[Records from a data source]

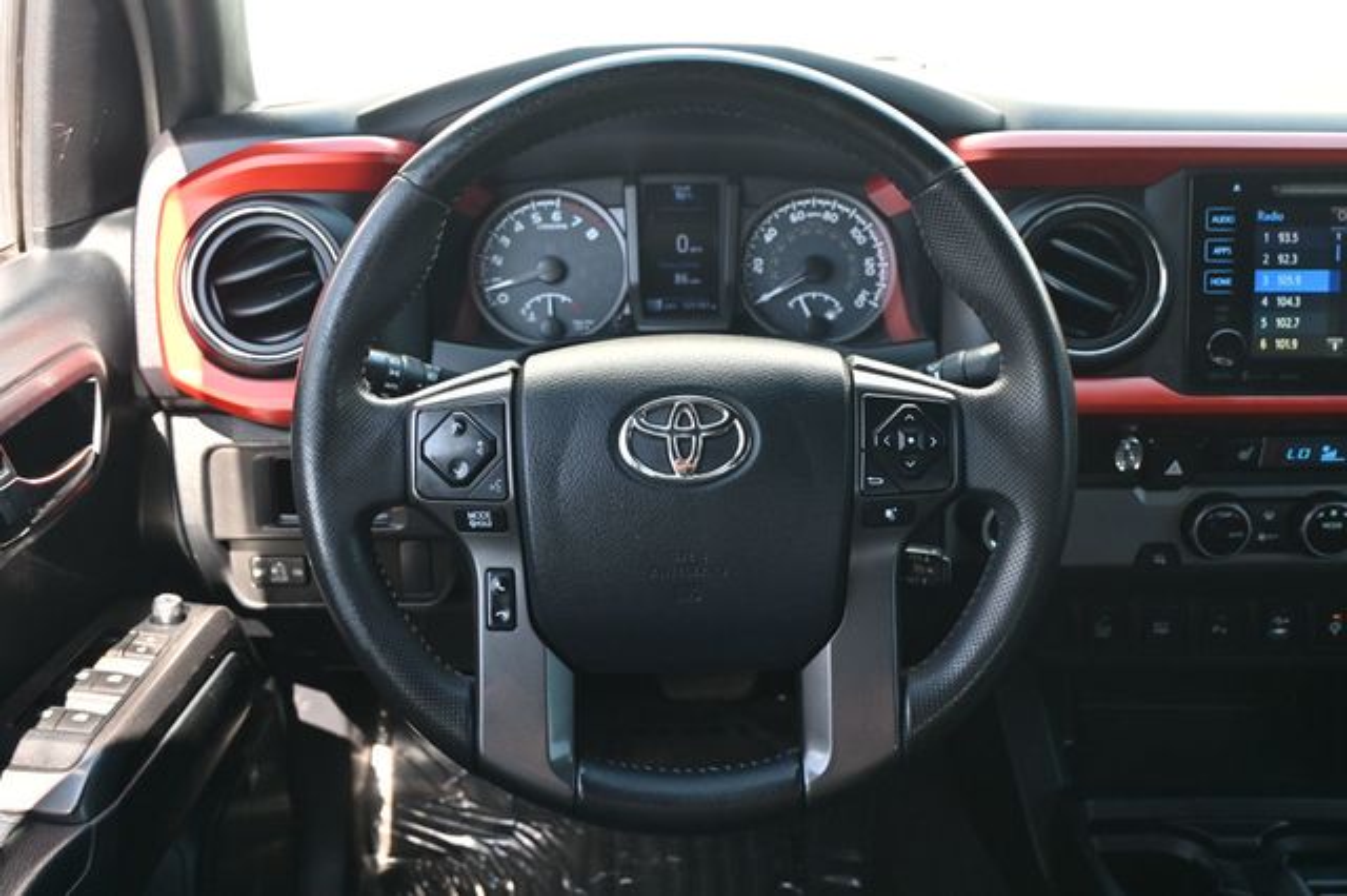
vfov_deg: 36.8
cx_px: 674
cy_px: 448
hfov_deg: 53.2
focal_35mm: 36
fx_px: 1346
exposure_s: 1/125
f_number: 4.2
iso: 450
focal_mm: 24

[Task instructions] Quote each entry above verbatim and drop the pictures.

[Written solution]
vfov_deg: 36.8
cx_px: 674
cy_px: 448
hfov_deg: 53.2
focal_35mm: 36
fx_px: 1346
exposure_s: 1/125
f_number: 4.2
iso: 450
focal_mm: 24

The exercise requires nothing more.